Gov. M. Jodi Rell pledged Wednesday to offer a new plan to help balance the next state budget by selling close to $1.8 billion in future revenues at a discount in exchange for $1.3 billion now.
And this plan, according to the governor, would be one she would sign into law.
That distinction is important to leaders of the legislature’s Finance, Revenue and Bonding Committee, who bristled last week after Rell pledged to veto a committee securitization bill that was based on an option presented just two months ago by her own budget staff.
“Governor Rell is working on a new securitization plan and – when it is ready – she will share it with legislative leaders and the public,” Rell spokesman Rich Harris said.
The administration plan will avoid selling any revenues that currently support state operating costs, Harris said, because doing that would cause future budget problems. Other than that, Rell’s office would not disclose any details of the plan under development.
Ironically, the only proposal offered to date that has raised enough revenue to meet the $1.3 billion target while also steering clear of existing budget revenues is the very plan Rell threatened to veto.
“I’m encouraged that the governor intends to present a new plan,” Rep. Cameron C. Staples, D-New Haven, co-chairman of the finance committee, said Wednesday. “But I still think she should take another look at the bill we passed. I think this is the only way that makes sense.”
That bill adopted in committee last week would extend soon-to-expire surcharges on the monthly bills of United Illuminating and Connecticut Light and Power Co. customers for another decade. Customers have paid the surcharges since 2000 to reimburse utilities for costs related to state-ordered deregulation.

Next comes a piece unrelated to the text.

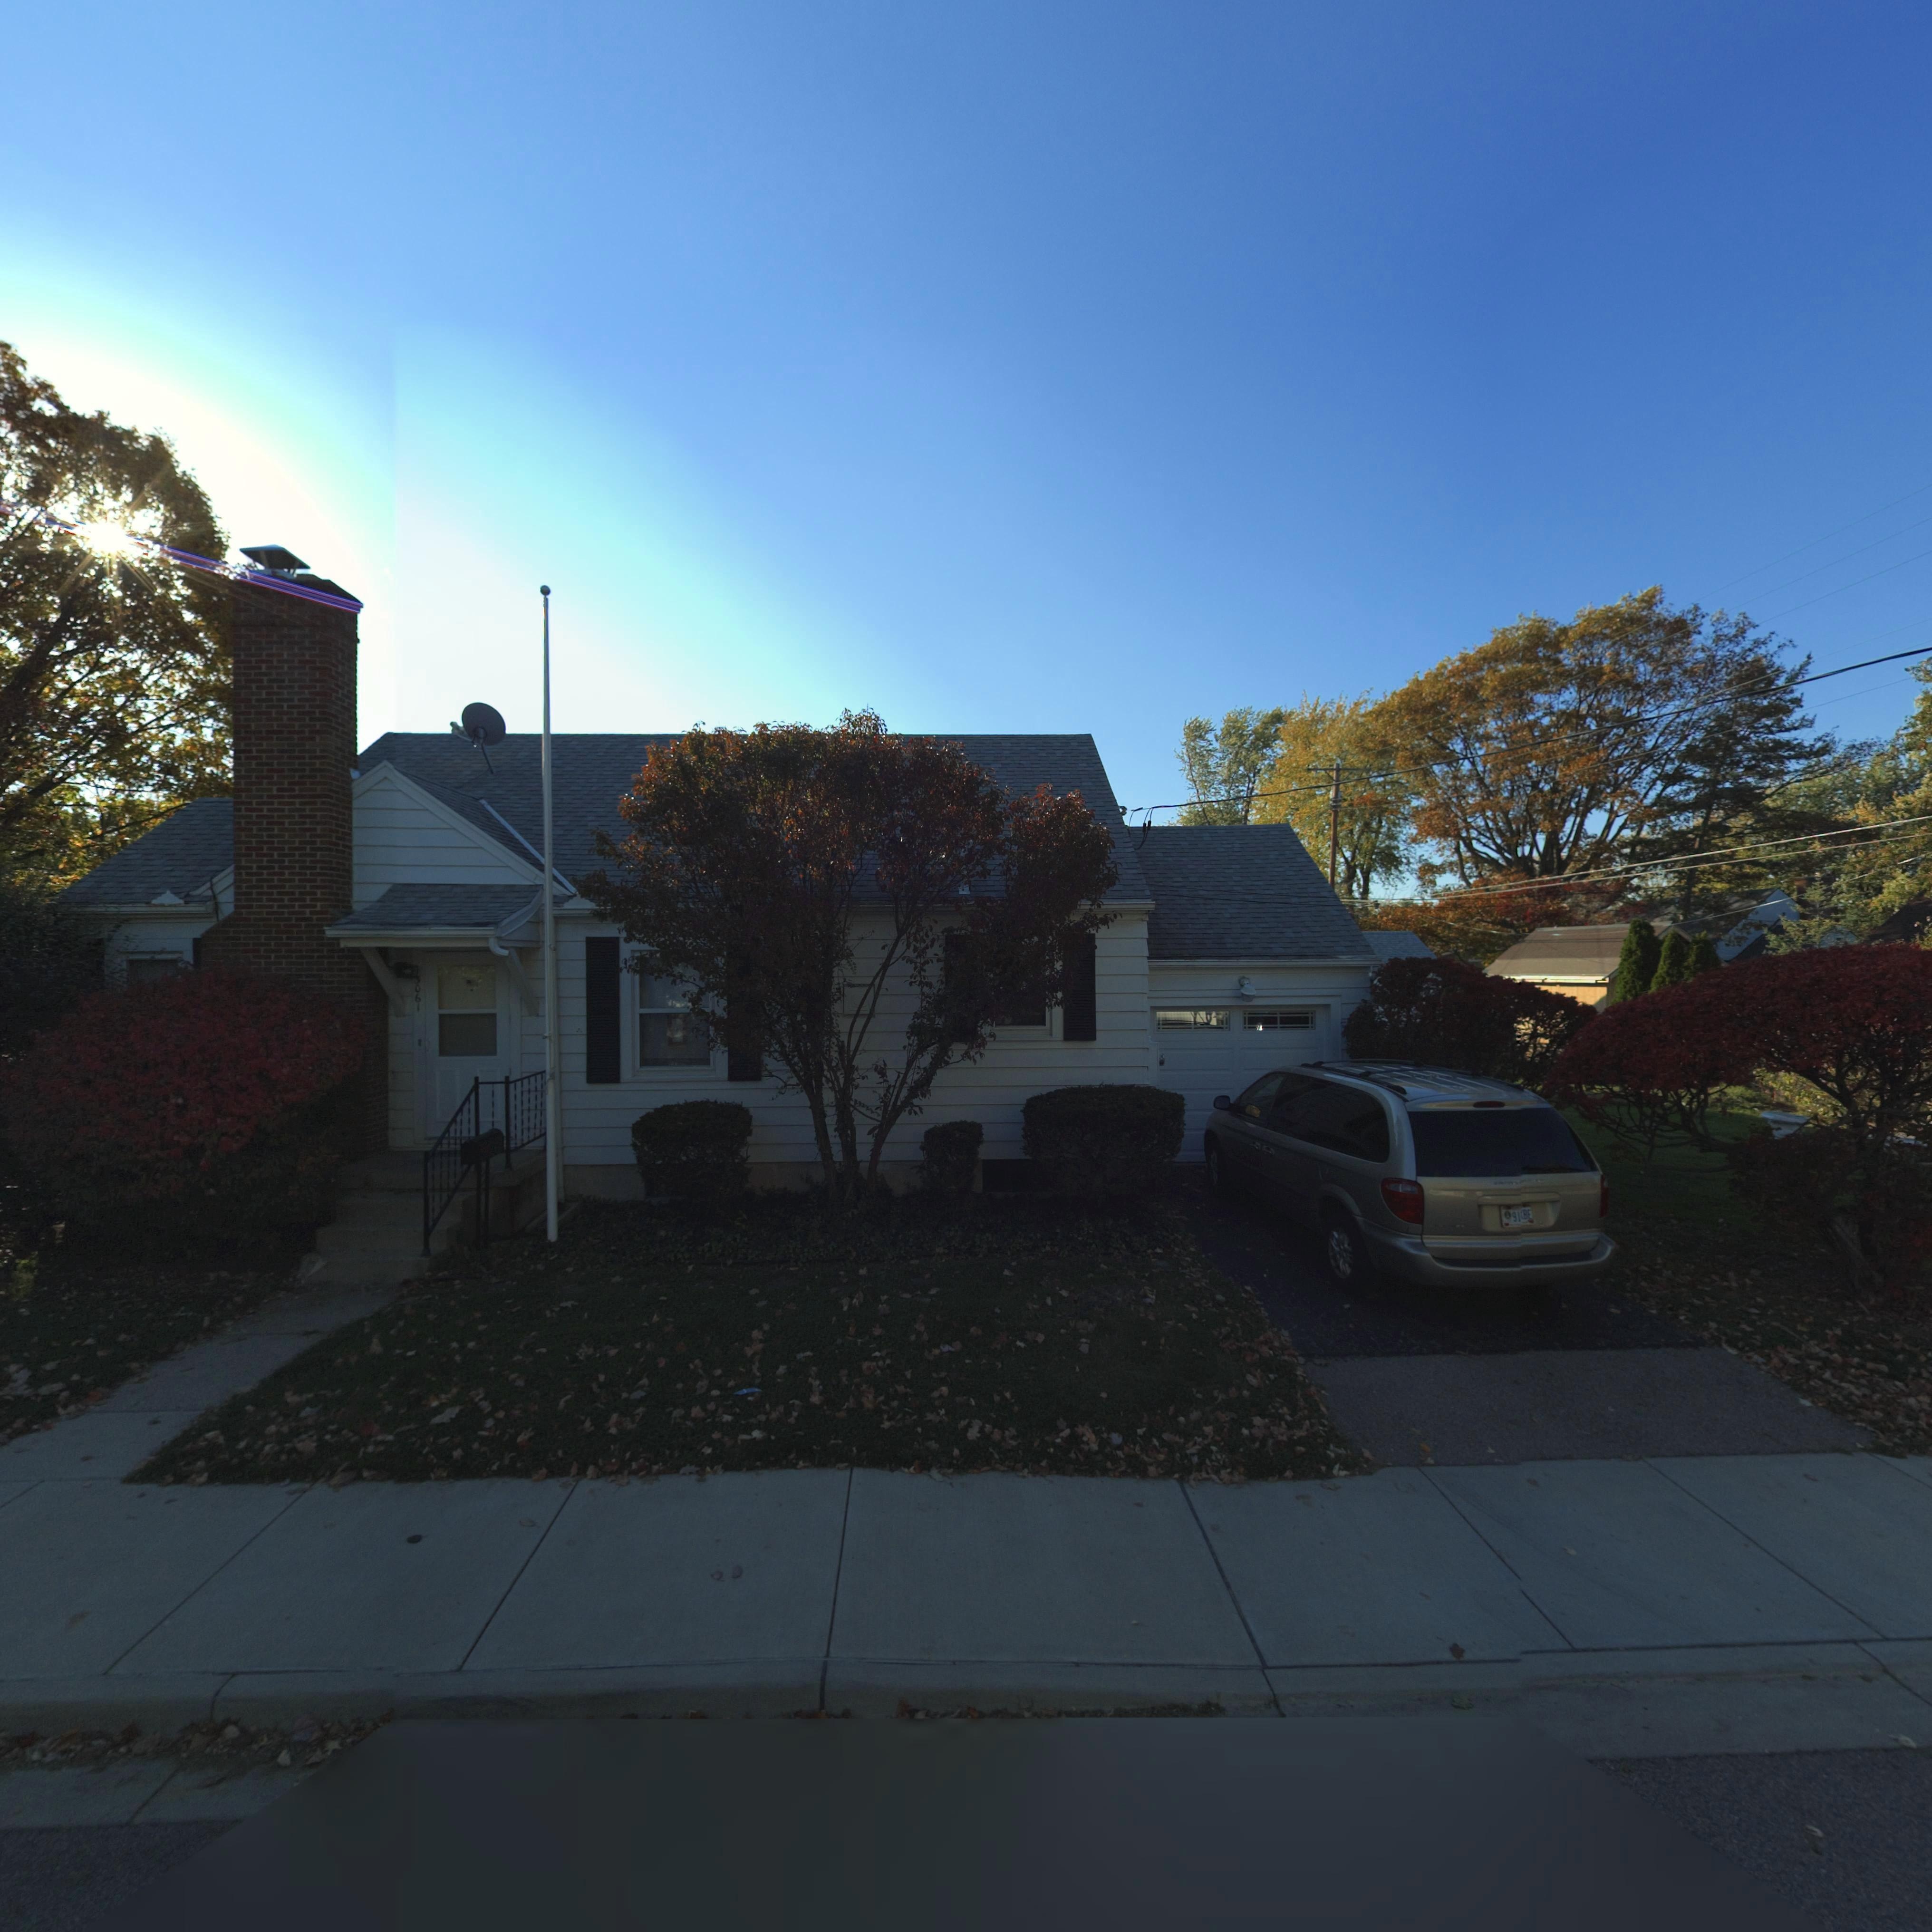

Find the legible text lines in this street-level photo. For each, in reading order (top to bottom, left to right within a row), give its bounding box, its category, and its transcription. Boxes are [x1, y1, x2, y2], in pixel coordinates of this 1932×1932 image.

[413, 975, 422, 1013] StreetNumber: 3061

The committee wants to maintain 56 percent of the surcharge even after the utilities have been paid off.
That extension would raise an average of $180 million per year, or $1.8 billion over the next decade. State government would sell the rights to that revenue stream to any investor willing to provide $1.3 billion now.
Based on an average monthly customer usage of 700 kilowatt hours, this would cost about $5 per month for an average residential customer. About 6 percent of Connecticut’s electricity customers, who are served by municipal utilities, would not be affected under this plan.
Rell’s fellow Republicans in the legislature quickly denounced this as a “hidden tax” and CL&P’s parent company, Northeast Utilities, launched a radio, newspaper and Internet advertising campaign this week urging consumers to fight the plan.
“I cannot state more clearly that this assault on our customers is unacceptable,” CL&P President Jeff Butler said. “To require only a portion of Connecticut residents to pay what amounts to a $180 million a year tax for 10 years, or any amount for that matter, to close a statewide budget gap is shortsighted and bad public policy. We plan to fight vigorously on behalf of our customers and will communicate the dangers of this hidden tax to the public.”
NU spokeswoman Tanya Meck said the utility hasn’t decided yet how long the campaign would continue, and though she said the ads are being paid for by NU shareholders, and not with ratepayer funds, she declined to discuss how much has been spent.
Though he opposes the utility securitization option, Sen. Andrew W. Roraback of Goshen, the ranking Republican senator on the finance committee, agreed Rell should offer some proposal to ensure the 2010-11 budget, which already faces a projected $725.7 million deficit, does not find itself more than $2 billion out of balance.
“The governor should advance ideas that would solve this $1.3 billion problem,” he said. “She can sit on the sidelines or she can advocate for something that is painful and unpopular.”
The finance committee’s other co-chair, Sen. Eileen M. Daily, D-New Haven, said she would review any new proposal from the Rell administration, but hopes the governor would reconsider her pledge to veto the committee bill if it reaches her desk.
Daily noted that less than three months ago, Rell’s budget agency, the Office of Policy and Management, co-authored a report that included a very similar proposal. Under that scenario, about $1.5 billion of the $1.8 billion burden would fall on ratepayers, with the remaining $300 million coming from energy conservation programs – which are also fueled by surcharges on consumer bills.
Daily and Staples sent the governor a letter Wednesday urging her to pick a securitization proposal and stand behind it.
Both the governor and the Democrat-controlled legislature proposed budgets last summer that relied on more than $1 billion to be raised by selling future revenues at a discount. The budget adopted by the legislature, which Rell did not veto but allowed to become law without her signature, set the $1.3 billion target and directed the governor and state Treasurer Denise L. Nappier to outline a series of options.
That report, delivered to the finance committee on Feb. 3, outlined five revenue-raising options besides retaining utility surcharges, but simultaneously criticized those five alternatives.
Installing highway tolls may lack political support and wasn’t researched in detail. Selling either state buildings and other physical assets or revenues tied to a 1998 lawsuit settlement reached with the tobacco industry won’t raise enough revenue to plug the full $1.3 billion gap. And offering up mainstream revenue sources, such as income or sales tax receipts, for a lump sum now only would increase deficits projected for future budgets.
A fifth proposal to sell gaming dollars relied in part on receipts from a new Keno game, which failed to gain legislative support. It also relied on leveraging existing lottery revenues.